Around that time, I called my brother in London, who was planning to visit me in the Autumn: “Three months? Right, I’ll have to book my trip after mid-October, then.” He wasn’t about to waste his money to fly over here and hang round with a sober person.
I found that funny, but my first humor failure arrived on a Friday evening two weeks after I left hospital. I was back at work and had been walking with a cane and feeling nearly normal for a few days. My wife and I both got home, very ready for the weekend, and decided to go to one of our favorite local restaurants. There was a spring in my limp as we headed hungrily down the street.
Twenty minutes later, I took stock as we waited for our food. The restaurant was packed, with its usual clamor, but something seemed wrong. I like lively, but the noise from the surrounding tables seemed a bit much; it distracted me from making my own conversation. I looked around the room—inspecting without pleasure the random objects hanging artfully on the walls—and back at my wife. And down at my fingers, which were now drumming on the table. I wasn’t having fun.
I swallowed the food—which for the first time in this place tasted very average—grunted at my wife’s attempts to chat, got the check as soon as possible and hobbled home. Needless to say, by this point my wife’s mood was as sour as my own. I threw myself down on the sofa. It was 8pm. Now what?
After that fiasco I was determined to make the most of the following night: a birthday at a cocktail bar. All started well, catching up with friends we hadn’t seen for a while and meeting some new people. When the waitress took our first orders for cocktails, I asked if they did coffee. They didn’t, so I had a Diet Coke. Which I finished in about 30 seconds, as our friends sipped more conservatively on their stronger, pricier concoctions. I joked that I was planning to get high on caffeine instead. Or maybe I wasn’t joking: I’d already downed two coffees and three Diet Cokes that day, and was getting the jitters.
Glasses of tap water arrived and I sipped away gratefully. I’m in the habit of taking very frequent sips when I’m out, perhaps because I’m a bit shy. But however many times I finished my water and however many times they refilled me, nothing was happening, except that I needed to limp to the bathroom regularly.

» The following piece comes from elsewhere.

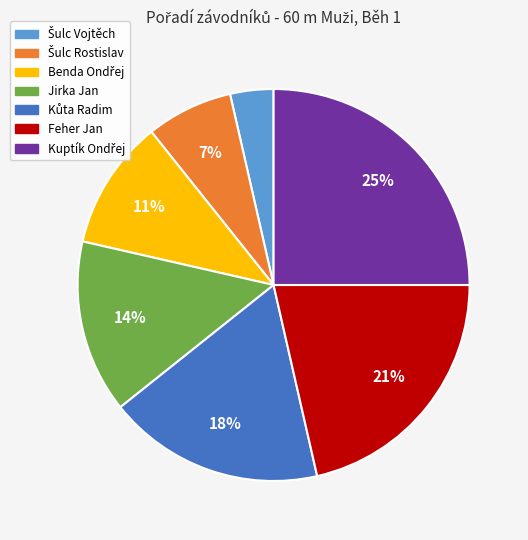

To the nearest percent, what percentage of the pie is Jirka Jan?

14%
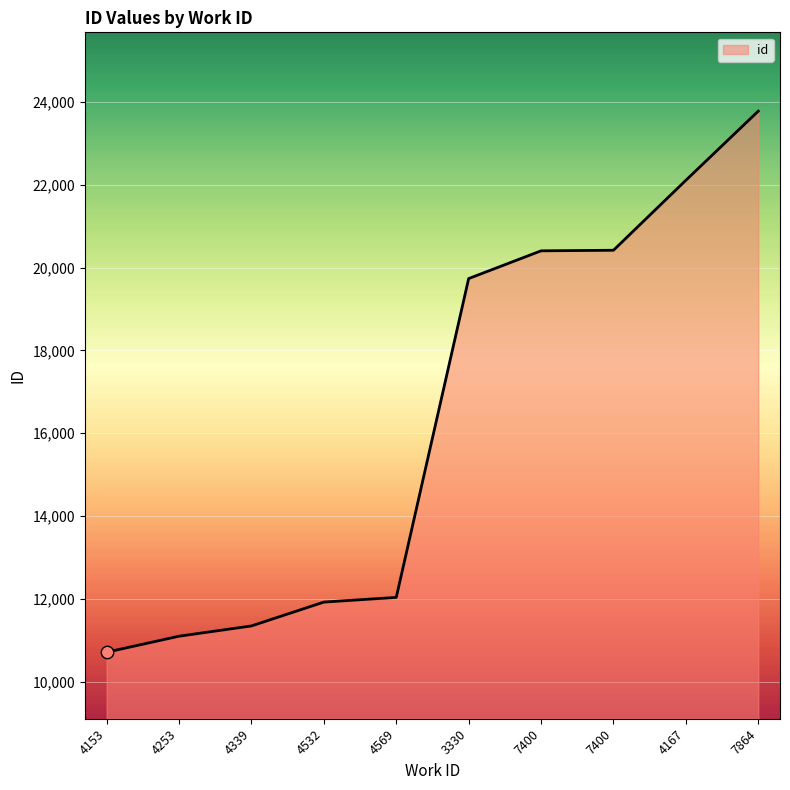

Between 4253 and 4339, which is larger?

4339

As my companions talked more loudly and laughed more easily with each passing round, I began to feel sullen and cut off, smiling without conviction. I threw the dice: “Bloody Mary please, but without the vodka.” I know it’s called a Virgin Mary, but it felt weird to say it. My hope was that a thick, spicy drink would hide its virginity as well as certain Thai men are reputed to hide their gender. It actually worked for a few swigs—the tabasco and pepper had enough of a kick to give me the kind of satisfaction I’d been missing. But again, I was done in two minutes. And then, I mean, how much tomato juice can you drink in one night?

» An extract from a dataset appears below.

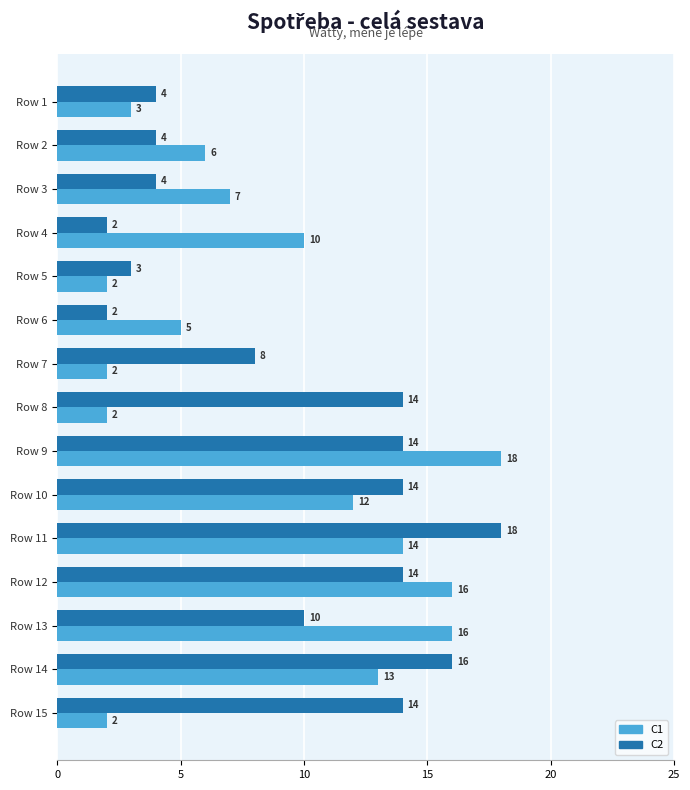

Rank the series at Row 8 from highest to lowest value.

C2, C1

By Sunday—which I grudgingly noted had begun without a hangover—I was on the internet, looking for evidence that alcohol and blood thinners can be friends. The results were ambiguous—apparently the advice you get varies from doctor to doctor—but the consensus seemed that while one or two drinks may or may not be okay, multiple drinks are bad news: nobody wants to read the words “stomach-bleeding” in these situations.
I knew well enough that just one drink would only whet my appetite. I’m also stubborn about sticking to a challenge. At the same time, I had a panicky feeling that the weekend was slipping away and that unlike me, it was going to get completely wasted.